* [Work required]
Which lines in the listing below contain the string "flooded"? Return every such line in full, counting only matches with the same uppercase and lowercase letters.

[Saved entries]
****************************************

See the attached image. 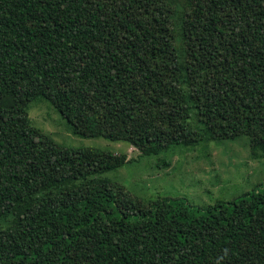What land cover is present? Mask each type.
Wrapping results in <instances>:
<instances>
[{"label": "trees", "instance_id": "1", "mask_svg": "<svg viewBox=\"0 0 264 264\" xmlns=\"http://www.w3.org/2000/svg\"><path fill=\"white\" fill-rule=\"evenodd\" d=\"M40 101L141 158L242 137L264 158V0H0V264H264V184L144 202L107 177L126 154L33 127Z\"/></svg>", "mask_w": 264, "mask_h": 264}, {"label": "rangeland", "instance_id": "2", "mask_svg": "<svg viewBox=\"0 0 264 264\" xmlns=\"http://www.w3.org/2000/svg\"><path fill=\"white\" fill-rule=\"evenodd\" d=\"M29 117L33 127L64 149L95 148L126 154L131 162L107 177L144 202L182 198L207 208L242 197L264 184V158L253 155L248 137L205 141L193 149L174 146L160 156L141 158L140 152L126 143L74 135L67 121L47 101L33 104ZM163 160L170 166L161 165Z\"/></svg>", "mask_w": 264, "mask_h": 264}]
</instances>
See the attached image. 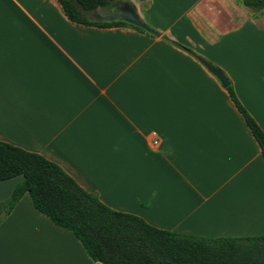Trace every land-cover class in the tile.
I'll return each instance as SVG.
<instances>
[{
    "label": "crops",
    "instance_id": "crops-1",
    "mask_svg": "<svg viewBox=\"0 0 264 264\" xmlns=\"http://www.w3.org/2000/svg\"><path fill=\"white\" fill-rule=\"evenodd\" d=\"M132 3L155 36L70 21L57 0H0V141L58 164L150 225L264 235V156L218 78L264 131V9L242 0ZM170 41L186 47L187 52ZM23 177L0 181V204ZM0 264H101L25 194L0 214Z\"/></svg>",
    "mask_w": 264,
    "mask_h": 264
},
{
    "label": "trees",
    "instance_id": "trees-1",
    "mask_svg": "<svg viewBox=\"0 0 264 264\" xmlns=\"http://www.w3.org/2000/svg\"><path fill=\"white\" fill-rule=\"evenodd\" d=\"M57 1L74 23L102 28L129 26L146 32L123 21L90 18L91 13L115 0ZM242 1L246 7L264 9V0ZM225 89L264 156V131L242 105L232 84ZM16 177H23V181L0 204V214L10 213L28 193L37 211L72 232L90 258L101 264H264V235L206 238L154 227L139 216L109 208L42 155L0 141V181Z\"/></svg>",
    "mask_w": 264,
    "mask_h": 264
},
{
    "label": "water",
    "instance_id": "water-1",
    "mask_svg": "<svg viewBox=\"0 0 264 264\" xmlns=\"http://www.w3.org/2000/svg\"><path fill=\"white\" fill-rule=\"evenodd\" d=\"M120 5V10L116 14L112 15H99L98 18L95 20H100V21H123L128 24L134 25L136 27H139L143 29L144 31L151 33L155 36H160V33L152 30L150 27H148L140 18L136 8L132 3H123L119 4ZM199 60L206 66V68L213 74L215 75L218 80L221 82L222 86L224 88L228 87L230 85V81L226 77L223 71H221L219 68L211 65L209 62L206 60L199 58Z\"/></svg>",
    "mask_w": 264,
    "mask_h": 264
},
{
    "label": "flooded vegetation",
    "instance_id": "flooded-vegetation-1",
    "mask_svg": "<svg viewBox=\"0 0 264 264\" xmlns=\"http://www.w3.org/2000/svg\"><path fill=\"white\" fill-rule=\"evenodd\" d=\"M120 10V5H112L110 8H109V14L112 15V14H116L118 13ZM108 14V15H109Z\"/></svg>",
    "mask_w": 264,
    "mask_h": 264
},
{
    "label": "rangeland",
    "instance_id": "rangeland-1",
    "mask_svg": "<svg viewBox=\"0 0 264 264\" xmlns=\"http://www.w3.org/2000/svg\"><path fill=\"white\" fill-rule=\"evenodd\" d=\"M258 18L264 19V11H261L260 15L258 16Z\"/></svg>",
    "mask_w": 264,
    "mask_h": 264
}]
</instances>
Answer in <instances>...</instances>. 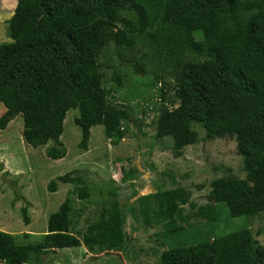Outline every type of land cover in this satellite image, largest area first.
I'll return each mask as SVG.
<instances>
[{
	"label": "trees",
	"instance_id": "1",
	"mask_svg": "<svg viewBox=\"0 0 264 264\" xmlns=\"http://www.w3.org/2000/svg\"><path fill=\"white\" fill-rule=\"evenodd\" d=\"M11 43L0 45V131L22 117V139L45 148L48 159L65 158L60 142L67 112L77 110L79 148L86 151L90 130L101 126L119 144L136 122L130 108L113 95L134 77L137 97L149 94L142 116L152 113L156 139L172 141L175 157L204 140L232 139L244 176L215 180L208 196L210 222L264 213V0H16L7 21ZM113 86H109V84ZM143 123L141 120L140 124ZM230 171V170H228ZM139 173L137 168L127 175ZM72 185L47 220V232L20 246L0 231V264H38L42 255L79 248L119 251L125 243L124 207L114 200L82 242L73 234L72 196L91 191L74 172L49 182L47 191ZM140 197L146 225L173 226L188 196L157 187ZM137 192L133 193L136 196ZM22 221L29 225L25 207ZM181 229H177L179 231ZM169 233V231H168ZM250 229L189 248L163 251L161 264H264V245Z\"/></svg>",
	"mask_w": 264,
	"mask_h": 264
},
{
	"label": "rangeland",
	"instance_id": "2",
	"mask_svg": "<svg viewBox=\"0 0 264 264\" xmlns=\"http://www.w3.org/2000/svg\"><path fill=\"white\" fill-rule=\"evenodd\" d=\"M15 7L16 0H0V45L11 43L7 21ZM130 81H124V86L113 95L117 103L130 108L136 122L130 124L128 135L116 146L105 138L103 128L97 126L90 130L86 151L79 148L80 131L74 124L77 110L67 112L63 122L60 142L66 156L59 161L48 159L44 147L32 148L23 141L20 115L0 131V231L13 235L20 246L37 243L47 232L48 217L74 189L72 185H58L57 191L50 193L49 182L74 172V176L86 181L91 193L86 200L72 196L73 234L82 242L87 228L97 222L102 211L111 210L117 200L124 207L126 241L119 251L90 252L83 244L79 248L57 250L42 255L38 264H161L159 256L163 251L189 248L245 228L264 245V213L257 217L229 218L222 207L218 212L220 220L210 222L208 218L206 206L213 182L229 175L244 176L234 140L206 141L203 130L194 123L198 142L175 157L171 140L154 137L150 125L152 113L142 116V110L150 103L149 94L137 97L143 88L137 83L143 84L145 78L137 76ZM4 111L0 103V116ZM137 166L144 172L133 173V180H127ZM146 187L153 193L157 187L181 189L188 196L175 228L145 224L140 215L142 204L134 200L133 193ZM23 207L28 213V226L22 221Z\"/></svg>",
	"mask_w": 264,
	"mask_h": 264
},
{
	"label": "water",
	"instance_id": "3",
	"mask_svg": "<svg viewBox=\"0 0 264 264\" xmlns=\"http://www.w3.org/2000/svg\"><path fill=\"white\" fill-rule=\"evenodd\" d=\"M137 169H138V171H140V172H144L141 168H139L138 166H137ZM149 193H153V190L150 188V187H146V189L145 190H142V191H140V192H138L137 194H136V196L134 197V200H137V199H139L140 197H143V196H147Z\"/></svg>",
	"mask_w": 264,
	"mask_h": 264
}]
</instances>
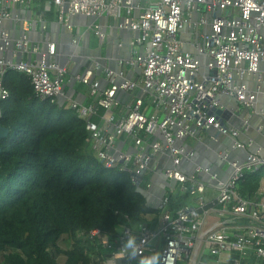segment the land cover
I'll list each match as a JSON object with an SVG mask.
<instances>
[{
	"label": "built area",
	"instance_id": "1",
	"mask_svg": "<svg viewBox=\"0 0 264 264\" xmlns=\"http://www.w3.org/2000/svg\"><path fill=\"white\" fill-rule=\"evenodd\" d=\"M135 1L45 3L54 8L58 22L68 31L73 29L72 17L97 19L108 14L120 19L119 29L135 34L130 43L132 55L118 60V71L101 69L94 62L95 66L74 76L75 81L90 88L96 100L87 106L73 102L71 109L86 122L87 147L106 168L118 167L128 172L137 189H146L150 183L144 178L152 161L167 154L171 165L163 170L164 176L175 181L194 205L172 210L174 197L170 192L160 202L154 228L145 223L132 224L126 218L112 241L99 230L81 236L98 240L108 252L100 264H140L143 258L155 253L160 255V264H264V216L238 191L239 183L258 171L260 165L264 166V162L253 156L243 164L232 162L230 177L215 180L217 196L210 203L201 178L211 175L210 168L196 167L194 173H184L182 162L193 157V153L179 145L186 138H199L206 127L232 138H238L248 128L245 113L235 115L243 123L240 131L221 125L217 111H224L221 96L234 98L246 112L255 103L256 93L236 83V79L250 75L264 81V70L260 71L264 65V0H250L251 7L249 0H139L142 8L136 7ZM33 3L34 0H0V103L9 97L4 86V76L9 71L29 76L42 101L56 103L64 91L68 70L56 61V43L48 41L41 46L26 34L13 39L3 27V22L11 17V5L30 7ZM135 8L139 13L133 18ZM193 14H198L197 22L192 21ZM51 16L39 15L43 30ZM94 29L98 38L105 40L101 27ZM184 31L196 35V54L188 52L179 39ZM7 53L10 57L5 56ZM26 55L28 59H23ZM203 66L206 72L198 79ZM125 68L139 71V79L124 78ZM103 70L112 80L104 89L94 79V74ZM116 77L121 81L116 82ZM127 92L134 94L132 103L124 115L117 116L115 111L121 108L118 96ZM145 102L152 106L151 113L144 112ZM261 113L264 115V111ZM156 133L162 140L151 143L147 151L148 138ZM123 136L133 139L134 153L115 150ZM236 146L244 148L240 142ZM219 156L226 160L229 154L225 151ZM129 237L135 238V258H130L132 250L125 247Z\"/></svg>",
	"mask_w": 264,
	"mask_h": 264
},
{
	"label": "trees",
	"instance_id": "2",
	"mask_svg": "<svg viewBox=\"0 0 264 264\" xmlns=\"http://www.w3.org/2000/svg\"><path fill=\"white\" fill-rule=\"evenodd\" d=\"M49 1L38 0V8ZM4 86L9 97L0 103V125L9 135L0 155V264H100L108 252L81 235L99 230L112 241L126 218L155 227L159 211L147 207L131 175L106 168L87 147L84 120L40 100L24 73L7 72ZM258 172L239 183L243 198L259 188ZM64 237L71 241L65 251Z\"/></svg>",
	"mask_w": 264,
	"mask_h": 264
},
{
	"label": "crops",
	"instance_id": "3",
	"mask_svg": "<svg viewBox=\"0 0 264 264\" xmlns=\"http://www.w3.org/2000/svg\"><path fill=\"white\" fill-rule=\"evenodd\" d=\"M135 6L143 7V3L139 0L135 1ZM38 0H34V3L30 7H23L20 5H11L9 11L11 17L3 22V27L8 30L13 39H18L24 34L35 44L44 46L48 41L56 43L58 49V56L56 61L65 66L68 70V74L65 79L64 91L61 96L57 98L56 103L60 107H64L66 110H71V104L77 102L81 105H90L95 102L96 98L91 96L90 88L83 85L79 81L74 80V76L82 74L84 70L91 66H95V58L101 59L100 62L102 69L119 70L118 60L125 59L132 55L131 41L135 37V34L126 29H119V18L105 14L100 18L90 19L83 16H75L70 19L73 29L71 31L66 30L63 24L58 22L55 14V10L52 6L47 7L43 4L42 8H38ZM53 9L51 16V22H47V29L43 30L39 20V15H47ZM139 10L134 9L131 16L136 18ZM122 16H125V12L122 11ZM198 14H193L192 21H198ZM94 26H100L101 30L105 32L106 38L101 41L95 34ZM179 39L183 42L185 49L196 54L194 45L196 44V35L193 32L184 31L179 36ZM5 56L10 57L7 53ZM22 56V55H21ZM19 56V57H21ZM18 57V58H19ZM23 59H28V56H24ZM105 70L96 72L94 79L100 82L101 88H106L112 82L111 79L106 77ZM264 70V65L260 66V71ZM206 67L203 66L202 71L198 77L205 74ZM124 78L126 79H139V71L130 70L125 68L123 70ZM116 82L121 81V78L116 77ZM236 83L243 84L251 92L256 93V100L252 107V110L245 111L244 108L237 103L234 98L221 96L219 98L220 104L223 110H228L234 117L227 121L226 124L230 127L238 129L241 125L240 121L236 119V114L245 113V119H247L248 128L244 133H240V144L244 146V150L254 149L253 158L258 159L260 162H264V115L261 113L264 111V81H258L253 76L246 75L244 78L236 79ZM134 94L120 93L118 98L120 100L121 108L115 111L117 116L125 114L128 105L132 103ZM144 112L151 113L152 106L145 102ZM77 116L76 112L73 111ZM233 139L232 136L222 135L217 131L203 130L199 138L189 137L187 141L180 143L187 152L193 153V157L184 159L181 165V169L186 174L194 173L196 167L210 168L211 175H201L202 179L208 180L206 183V196L208 202H213L217 196V189L215 187V180H227L232 171L229 165H217L219 154L225 152V147L228 145V141ZM156 140H162V136L159 133L151 135L148 138L146 144V150H150V145ZM198 142H202L201 144ZM134 141L128 136L121 137L117 144L116 149L127 153H134ZM90 148V146H89ZM91 150V148H90ZM246 153L239 155L238 158H243L244 161L249 157ZM242 160V159H240ZM243 161V162H244ZM171 165L170 157L165 154L152 161L151 168L147 171V178L150 183V187L143 189L147 192L146 205L149 209L159 211L158 207L161 200L165 195L173 192V201L171 203V209L176 210L183 206L194 205L193 200L186 193L182 192V188L176 184L171 183L166 179L164 175H161L163 170ZM259 188L250 200L256 207H258L264 216V166L260 165L259 172ZM183 197L185 205H181ZM156 226V224H155Z\"/></svg>",
	"mask_w": 264,
	"mask_h": 264
},
{
	"label": "water",
	"instance_id": "4",
	"mask_svg": "<svg viewBox=\"0 0 264 264\" xmlns=\"http://www.w3.org/2000/svg\"><path fill=\"white\" fill-rule=\"evenodd\" d=\"M45 46H46V44H45ZM94 61L96 64L100 65V67L102 69V66H104V64L102 65L103 62L101 61V59L99 60V59L95 58ZM100 62H102V63H100ZM209 74L212 75V72H210ZM217 114L220 118V124L221 125H225L227 121H230L234 117V114L232 115L228 110H224V111L218 110ZM240 124L241 125L238 127V129L240 131H243V123L240 122ZM204 130H209L210 132L216 131L212 127H206ZM8 135H9V129L2 127L0 125V155L2 153L1 142L4 139H6L8 137ZM240 140L241 139H239V137H238V138H233V139L228 141V145L225 147V151L228 152L229 156L226 160H222V158H220V156H219L218 161L216 163L217 165H219V166L220 165H222V166L229 165V167H230V164L236 160L239 161L241 164H243L247 161V159L244 161L243 158H238L239 155H242L244 153H246L245 155H247L248 157H251L253 155L254 149H249V150L245 151L244 148H240V147L236 146V144L238 142H240ZM185 141H187V138L183 140V142H185ZM198 143L201 144L202 142H198ZM240 159H242V160H240ZM150 168H151V165H150ZM161 173H162L161 175H164L163 172H161ZM202 181L205 183H208L207 182L208 180H206V179H202ZM170 182L175 184V181H173V180ZM137 192H139L142 196L147 197V192L145 190L139 188V189H137Z\"/></svg>",
	"mask_w": 264,
	"mask_h": 264
},
{
	"label": "clouds",
	"instance_id": "5",
	"mask_svg": "<svg viewBox=\"0 0 264 264\" xmlns=\"http://www.w3.org/2000/svg\"><path fill=\"white\" fill-rule=\"evenodd\" d=\"M251 6L252 5H251L250 0H249V7H251ZM125 247L132 250L131 253L129 254L130 258H135L137 255V245H136L134 237L128 238ZM160 260H161V258H160L159 253H155L149 257L143 258L140 261V264H160Z\"/></svg>",
	"mask_w": 264,
	"mask_h": 264
},
{
	"label": "rangeland",
	"instance_id": "6",
	"mask_svg": "<svg viewBox=\"0 0 264 264\" xmlns=\"http://www.w3.org/2000/svg\"><path fill=\"white\" fill-rule=\"evenodd\" d=\"M72 113H74V112H72ZM59 245H60L61 249L65 251V250H67V249L70 248L71 241L67 237H64L62 240H60ZM59 260L61 262H64L65 261V256L64 255L63 256L61 255Z\"/></svg>",
	"mask_w": 264,
	"mask_h": 264
}]
</instances>
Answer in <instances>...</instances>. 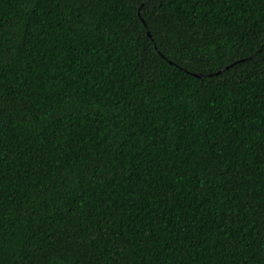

****************************************

* [Complete answer]
    "label": "flooded vegetation",
    "instance_id": "flooded-vegetation-1",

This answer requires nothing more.